The board of the state health insurance exchange, Connect for Health Colorado, voted unanimously Monday to spend up to $5.1 million through fiscal year 2016 to try to fix technology problems with online enrollment.
Staff said they expect the investment in technological “enhancements” to be offset in $6 million in reduced costs within 15 months. The fixes should should lower costs at the call center and allow more consumers to become customers.
The potential for savings could go as high as $9 million, staff said.
Problems with online enrollment for 2015 caused the budget for the exchange’s call center to soar from $13.6 million to more than an estimated $21 million.
The board earlier approved an additional $322,000 through the end of February to try to sign up applicants stalled in the state health insurance exchange’s enrollment system.
While the board and its legislative oversight committee won’t see a final draft budget for the exchange for fiscal year 2016 until the end of June, staff has made various forecasts showing they previously underestimated the revenues needed for self-sufficiency by year’s end.
A $26 million annual budget, previously predicted by exchange officials to be sufficient once startup expenses and federal grants were behind them, turns out to be inadequate, according to their latest projections.
Exchange budgets of the next three years could fluctuate from $34.5 million to $44.1 million in size, the financial forecasts indicate.
Financial planning documents show scenarios in which the current fee on health insurance plans purchased through the exchange, 1.4 percent, is increased as high as the federal exchange rate , 3.5 percent.
Additionally, the exchange is authorized to collect a broad market assessment from carriers, which currently is $1.25 per every health plan member outside the exchange, an estimated 875,000 people. The financial plans indicate an increase to the maximum allowed by law, or $1.80 per insured.
State insurance commissioner Marguerite Salazar, a non-voting board member, said the exchange likely would not see cost or revenue stability for two or three years.
“We’re being impacted by the continuing implementation of the (Affordable Care Act),” Salazar said.
She reminded the board that about 75,000 individuals who currently have non-compliant health plans under the act would be entering the marketplace next year.
“Call center costs could continue to go up,” Salazar said. But so would revenues.

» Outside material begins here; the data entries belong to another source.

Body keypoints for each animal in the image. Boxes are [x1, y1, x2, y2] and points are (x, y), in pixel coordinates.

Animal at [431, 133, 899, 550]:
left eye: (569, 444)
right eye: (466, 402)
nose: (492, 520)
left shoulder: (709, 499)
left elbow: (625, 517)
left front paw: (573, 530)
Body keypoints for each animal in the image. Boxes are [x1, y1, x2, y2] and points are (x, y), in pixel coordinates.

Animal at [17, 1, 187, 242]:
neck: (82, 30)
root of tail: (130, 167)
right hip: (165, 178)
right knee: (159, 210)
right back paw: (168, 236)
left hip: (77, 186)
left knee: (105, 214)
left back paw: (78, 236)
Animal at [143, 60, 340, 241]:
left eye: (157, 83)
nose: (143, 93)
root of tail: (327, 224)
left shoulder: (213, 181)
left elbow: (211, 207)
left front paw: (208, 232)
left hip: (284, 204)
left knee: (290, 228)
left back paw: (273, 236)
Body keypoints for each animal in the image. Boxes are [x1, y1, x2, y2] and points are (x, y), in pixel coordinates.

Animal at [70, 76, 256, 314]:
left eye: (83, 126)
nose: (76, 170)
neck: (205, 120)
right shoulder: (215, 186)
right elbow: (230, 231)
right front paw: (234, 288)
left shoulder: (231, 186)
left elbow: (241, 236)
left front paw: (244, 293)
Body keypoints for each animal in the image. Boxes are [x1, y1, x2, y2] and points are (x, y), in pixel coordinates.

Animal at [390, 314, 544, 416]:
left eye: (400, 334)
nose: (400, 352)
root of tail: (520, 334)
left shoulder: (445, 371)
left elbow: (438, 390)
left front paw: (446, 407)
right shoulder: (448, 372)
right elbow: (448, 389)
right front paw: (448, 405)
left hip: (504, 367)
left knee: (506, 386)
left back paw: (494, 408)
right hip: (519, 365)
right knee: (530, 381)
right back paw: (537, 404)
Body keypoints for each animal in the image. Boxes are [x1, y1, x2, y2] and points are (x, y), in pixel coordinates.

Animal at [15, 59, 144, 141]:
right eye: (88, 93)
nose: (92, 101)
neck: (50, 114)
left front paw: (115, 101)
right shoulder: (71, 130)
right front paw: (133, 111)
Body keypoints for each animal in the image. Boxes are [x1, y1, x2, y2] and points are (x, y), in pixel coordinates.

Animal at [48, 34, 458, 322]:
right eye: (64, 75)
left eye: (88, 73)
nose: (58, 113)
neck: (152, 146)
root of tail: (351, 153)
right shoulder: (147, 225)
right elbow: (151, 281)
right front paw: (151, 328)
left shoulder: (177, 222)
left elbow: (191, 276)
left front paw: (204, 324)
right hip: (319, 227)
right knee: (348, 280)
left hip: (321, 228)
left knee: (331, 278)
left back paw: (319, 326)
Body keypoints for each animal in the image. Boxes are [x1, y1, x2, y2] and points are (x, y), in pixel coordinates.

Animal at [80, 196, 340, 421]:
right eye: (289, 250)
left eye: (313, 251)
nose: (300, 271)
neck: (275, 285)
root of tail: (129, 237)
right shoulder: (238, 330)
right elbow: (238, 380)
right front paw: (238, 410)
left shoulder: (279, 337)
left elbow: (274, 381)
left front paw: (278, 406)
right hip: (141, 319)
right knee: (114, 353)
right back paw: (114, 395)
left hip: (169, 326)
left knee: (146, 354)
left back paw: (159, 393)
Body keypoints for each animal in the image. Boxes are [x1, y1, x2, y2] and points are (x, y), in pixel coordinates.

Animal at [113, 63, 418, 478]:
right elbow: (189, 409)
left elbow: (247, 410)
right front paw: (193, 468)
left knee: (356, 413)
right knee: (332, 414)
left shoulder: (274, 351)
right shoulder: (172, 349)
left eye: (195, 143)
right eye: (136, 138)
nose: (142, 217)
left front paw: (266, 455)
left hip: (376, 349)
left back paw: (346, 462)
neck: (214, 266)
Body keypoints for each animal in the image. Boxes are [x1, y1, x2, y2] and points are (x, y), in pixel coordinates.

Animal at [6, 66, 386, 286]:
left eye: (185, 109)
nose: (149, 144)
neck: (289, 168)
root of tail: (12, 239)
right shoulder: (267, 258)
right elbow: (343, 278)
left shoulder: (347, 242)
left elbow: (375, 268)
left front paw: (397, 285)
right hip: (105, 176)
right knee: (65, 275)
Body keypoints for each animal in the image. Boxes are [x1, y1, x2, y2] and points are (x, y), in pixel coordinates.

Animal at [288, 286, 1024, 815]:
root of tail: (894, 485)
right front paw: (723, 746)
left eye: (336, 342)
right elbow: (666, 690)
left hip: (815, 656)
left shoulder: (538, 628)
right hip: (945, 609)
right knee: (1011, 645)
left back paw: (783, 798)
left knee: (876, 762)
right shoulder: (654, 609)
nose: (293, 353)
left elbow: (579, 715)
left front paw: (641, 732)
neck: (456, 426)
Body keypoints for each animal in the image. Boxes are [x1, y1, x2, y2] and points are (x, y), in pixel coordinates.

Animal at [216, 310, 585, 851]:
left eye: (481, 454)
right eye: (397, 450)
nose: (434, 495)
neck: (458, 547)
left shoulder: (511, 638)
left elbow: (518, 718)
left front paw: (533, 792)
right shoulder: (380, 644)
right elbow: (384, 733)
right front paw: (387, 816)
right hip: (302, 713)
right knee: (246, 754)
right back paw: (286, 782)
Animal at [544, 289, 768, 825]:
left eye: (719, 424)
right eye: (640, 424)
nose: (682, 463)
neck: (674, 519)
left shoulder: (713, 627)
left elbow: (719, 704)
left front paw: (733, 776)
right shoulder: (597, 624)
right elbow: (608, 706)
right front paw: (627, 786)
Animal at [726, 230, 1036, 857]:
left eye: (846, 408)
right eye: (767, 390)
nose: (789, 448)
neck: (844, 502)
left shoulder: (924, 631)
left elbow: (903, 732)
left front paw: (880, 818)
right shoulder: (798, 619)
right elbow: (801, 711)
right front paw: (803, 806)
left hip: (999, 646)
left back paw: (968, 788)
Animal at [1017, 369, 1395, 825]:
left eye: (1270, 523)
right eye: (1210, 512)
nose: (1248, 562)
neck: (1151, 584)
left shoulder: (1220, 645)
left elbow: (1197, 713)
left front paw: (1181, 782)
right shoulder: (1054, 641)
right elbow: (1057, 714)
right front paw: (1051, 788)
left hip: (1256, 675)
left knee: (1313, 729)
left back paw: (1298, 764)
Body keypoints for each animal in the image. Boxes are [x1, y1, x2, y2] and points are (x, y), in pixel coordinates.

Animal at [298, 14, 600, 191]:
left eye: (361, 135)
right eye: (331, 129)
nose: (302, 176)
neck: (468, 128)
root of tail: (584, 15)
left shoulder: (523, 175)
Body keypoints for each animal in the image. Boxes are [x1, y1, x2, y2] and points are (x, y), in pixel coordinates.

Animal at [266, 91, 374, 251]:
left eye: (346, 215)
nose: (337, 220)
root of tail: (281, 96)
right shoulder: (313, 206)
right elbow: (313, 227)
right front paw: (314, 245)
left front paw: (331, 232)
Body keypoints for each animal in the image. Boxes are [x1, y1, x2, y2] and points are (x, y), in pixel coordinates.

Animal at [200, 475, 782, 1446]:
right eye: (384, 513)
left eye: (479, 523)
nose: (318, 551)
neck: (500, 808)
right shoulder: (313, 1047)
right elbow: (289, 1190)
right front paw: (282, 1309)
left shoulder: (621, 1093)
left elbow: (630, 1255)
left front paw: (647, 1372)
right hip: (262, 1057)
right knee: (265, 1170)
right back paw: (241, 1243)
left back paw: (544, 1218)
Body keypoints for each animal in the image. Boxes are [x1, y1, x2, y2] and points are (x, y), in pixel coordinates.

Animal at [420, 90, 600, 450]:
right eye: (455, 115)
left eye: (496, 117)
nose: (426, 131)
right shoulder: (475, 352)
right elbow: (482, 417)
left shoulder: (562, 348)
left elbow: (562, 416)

Interim CEO Gary Drews said the exchange’s undersized staff, even when its 48 positions are filled, continues to be a hindrance to the exchange’s mission of lowering the state’s number of uninsured.
“We do need to add staff. The pace of audits has not let up,” Drews said. “We’re diverting a lot of resources to that work.”
The exchange has about 12 vacancies at the moment, including the top post.
The board selected a final candidate for CEO, Bob Malone , on April1, after an eight-month national search. However, a few hours earlier, Sen. Ellen Roberts, R-Durango, the chair of the Legislative Health Benefit Exchange Implementation Review Committee, had set up a subcommittee to draw up proposed qualifications for the job. Legislators review the board’s selection before a formal offer of employment can be made.
Roberts told The Denver Post late last week that the bipartisan group of four will identify the CEO’s needed skill set and consider the appropriate compensation package independent of the board’s recent selection of Malone.
“We’re not going to move any faster,” Roberts said. “Not to be obstructive about it — I understand the vacuum of leadership — but we will provide oversight.”
As the income tax deadline looms, Drews said the exchange sent out about 108,000 1095 tax forms to consumers who received advance premium tax credits in connection with purchasing plans. About 5 percent of the forms had to be corrected for diverse reasons, he said, but mostly because people experienced income changes.